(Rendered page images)
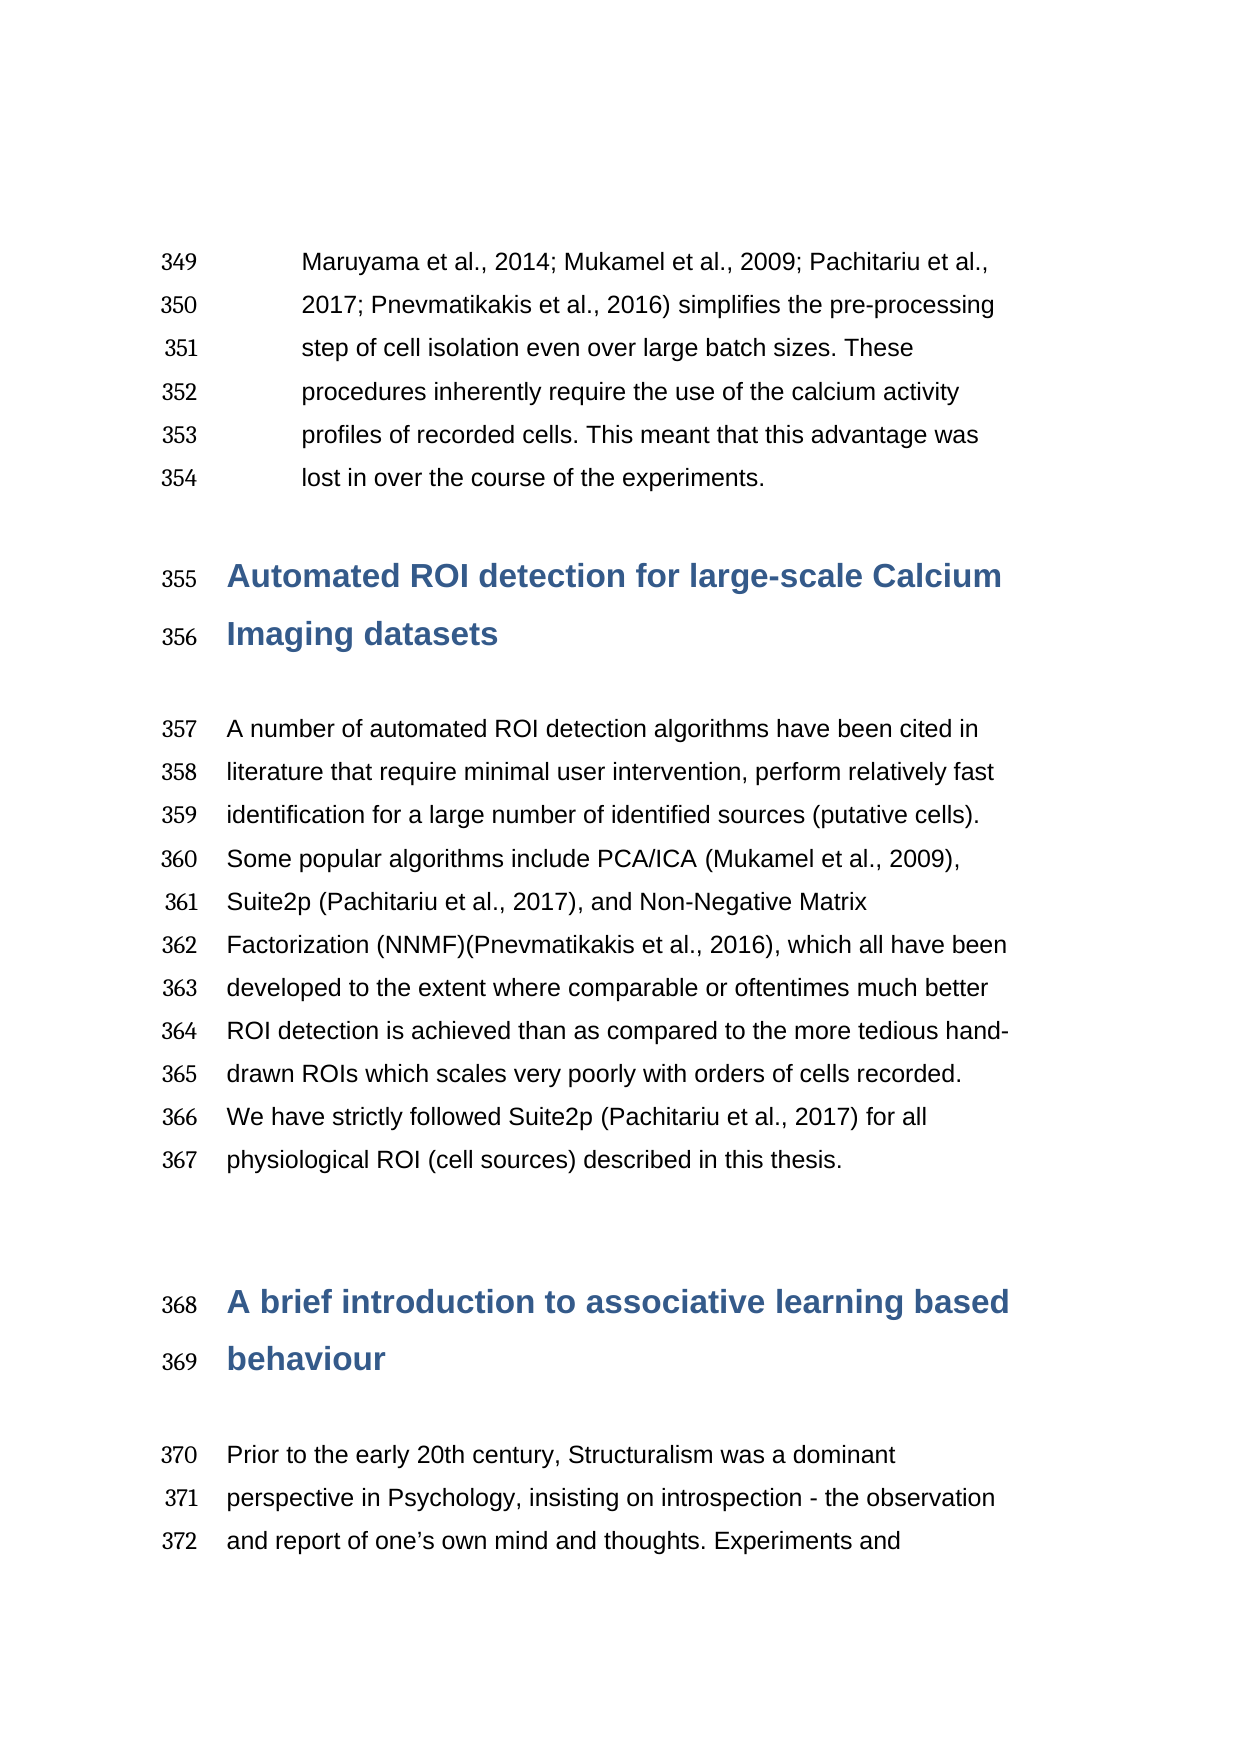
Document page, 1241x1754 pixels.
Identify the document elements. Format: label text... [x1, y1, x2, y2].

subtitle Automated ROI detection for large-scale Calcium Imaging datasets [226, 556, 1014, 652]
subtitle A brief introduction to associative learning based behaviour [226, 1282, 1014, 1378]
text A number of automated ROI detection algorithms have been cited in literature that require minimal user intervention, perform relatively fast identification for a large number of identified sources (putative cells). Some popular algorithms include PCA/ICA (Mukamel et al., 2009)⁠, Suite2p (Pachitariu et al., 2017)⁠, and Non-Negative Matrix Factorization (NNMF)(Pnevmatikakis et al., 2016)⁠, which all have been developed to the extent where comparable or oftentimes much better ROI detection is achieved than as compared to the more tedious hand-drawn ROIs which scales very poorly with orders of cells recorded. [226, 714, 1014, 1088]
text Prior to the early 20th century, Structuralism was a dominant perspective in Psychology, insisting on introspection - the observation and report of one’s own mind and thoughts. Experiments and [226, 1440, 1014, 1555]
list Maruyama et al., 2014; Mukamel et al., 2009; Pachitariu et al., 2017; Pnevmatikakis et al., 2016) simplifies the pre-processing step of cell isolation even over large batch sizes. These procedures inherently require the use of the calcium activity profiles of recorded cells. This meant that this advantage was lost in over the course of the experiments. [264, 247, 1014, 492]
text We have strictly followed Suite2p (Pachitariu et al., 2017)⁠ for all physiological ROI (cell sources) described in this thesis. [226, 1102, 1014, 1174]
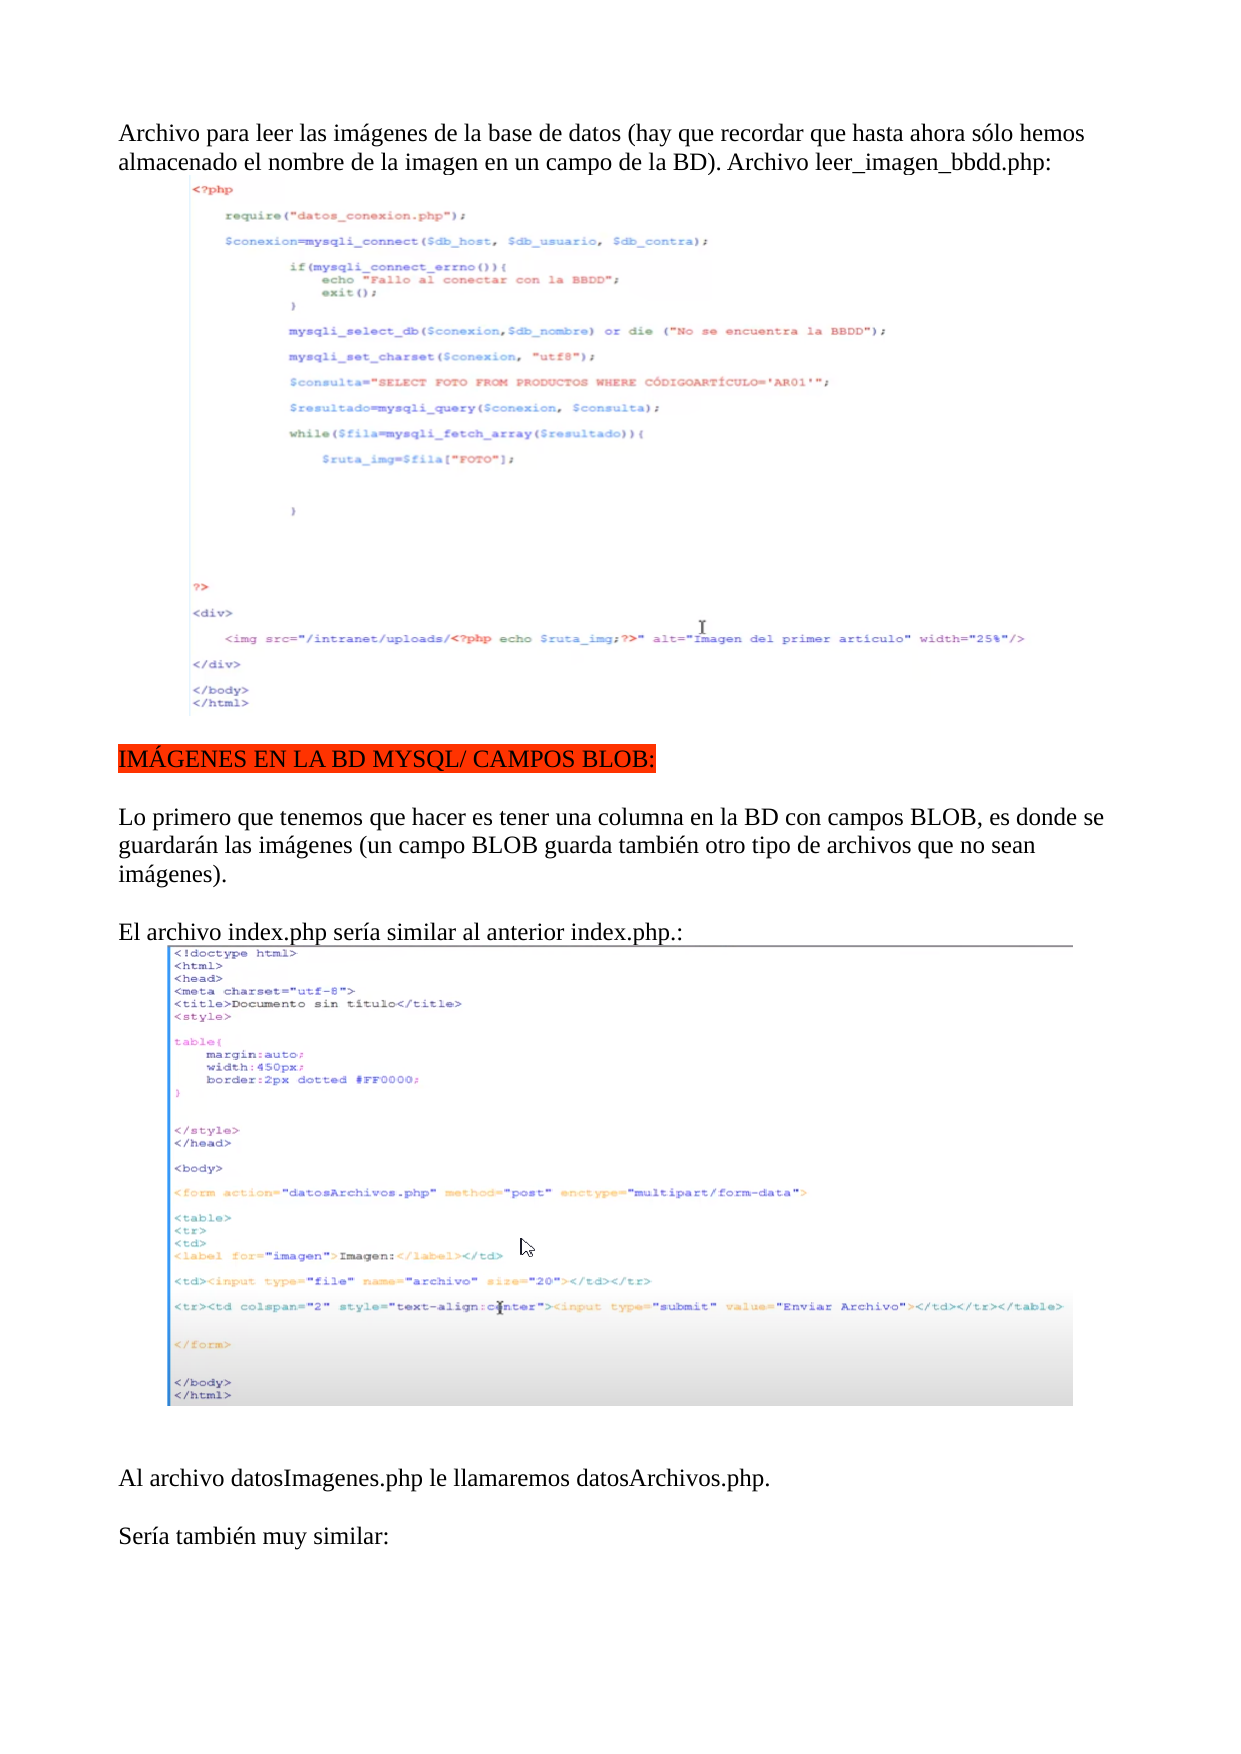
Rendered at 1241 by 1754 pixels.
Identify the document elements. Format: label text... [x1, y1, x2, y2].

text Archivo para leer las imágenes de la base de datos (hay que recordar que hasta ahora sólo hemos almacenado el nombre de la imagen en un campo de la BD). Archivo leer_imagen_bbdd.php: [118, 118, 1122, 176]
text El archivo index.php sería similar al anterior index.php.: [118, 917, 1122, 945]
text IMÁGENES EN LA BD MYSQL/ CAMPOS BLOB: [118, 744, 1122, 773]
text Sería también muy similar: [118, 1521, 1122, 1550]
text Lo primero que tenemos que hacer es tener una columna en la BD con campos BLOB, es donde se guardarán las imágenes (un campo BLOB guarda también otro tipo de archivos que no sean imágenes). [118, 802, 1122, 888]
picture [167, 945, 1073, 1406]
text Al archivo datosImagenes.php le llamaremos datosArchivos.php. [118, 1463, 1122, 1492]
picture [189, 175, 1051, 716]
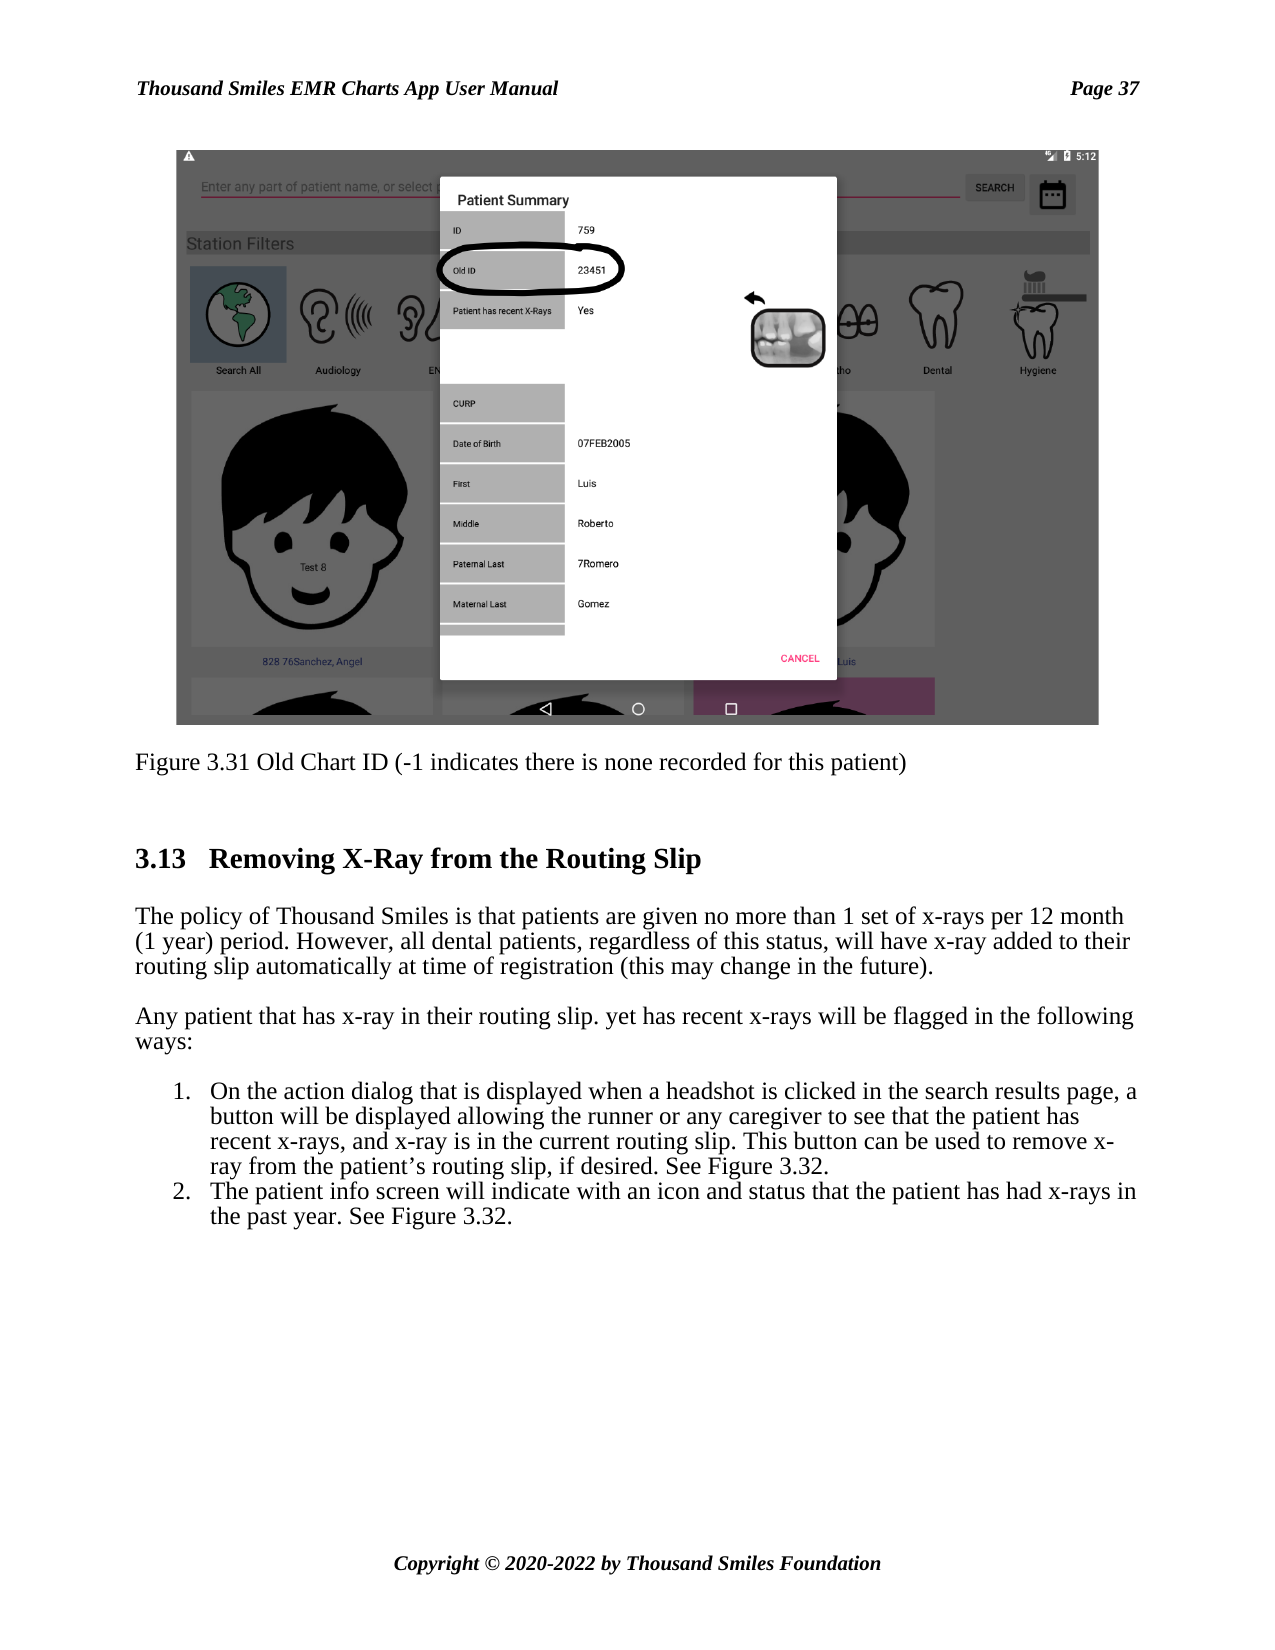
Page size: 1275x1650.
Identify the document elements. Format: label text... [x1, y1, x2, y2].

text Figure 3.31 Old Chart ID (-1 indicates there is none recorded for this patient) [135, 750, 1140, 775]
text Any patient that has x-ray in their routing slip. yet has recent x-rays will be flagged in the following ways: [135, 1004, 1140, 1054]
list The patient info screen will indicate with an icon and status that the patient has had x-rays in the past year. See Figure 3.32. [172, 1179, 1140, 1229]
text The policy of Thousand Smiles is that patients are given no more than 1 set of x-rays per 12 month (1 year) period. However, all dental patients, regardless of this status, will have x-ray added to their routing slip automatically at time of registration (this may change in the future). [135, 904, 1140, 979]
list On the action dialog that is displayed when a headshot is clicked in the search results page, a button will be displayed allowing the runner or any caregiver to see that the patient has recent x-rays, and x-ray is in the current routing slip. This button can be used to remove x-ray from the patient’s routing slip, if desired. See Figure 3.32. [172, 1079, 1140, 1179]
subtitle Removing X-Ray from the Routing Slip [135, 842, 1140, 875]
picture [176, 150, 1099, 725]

*EXERCISE:* Wherever a line in the records contains the word "picture", copy that line.

*EXERCISE SOLUTION:*
picture [167, 945, 1073, 1406]
picture [189, 175, 1051, 716]
picture [176, 150, 1099, 725]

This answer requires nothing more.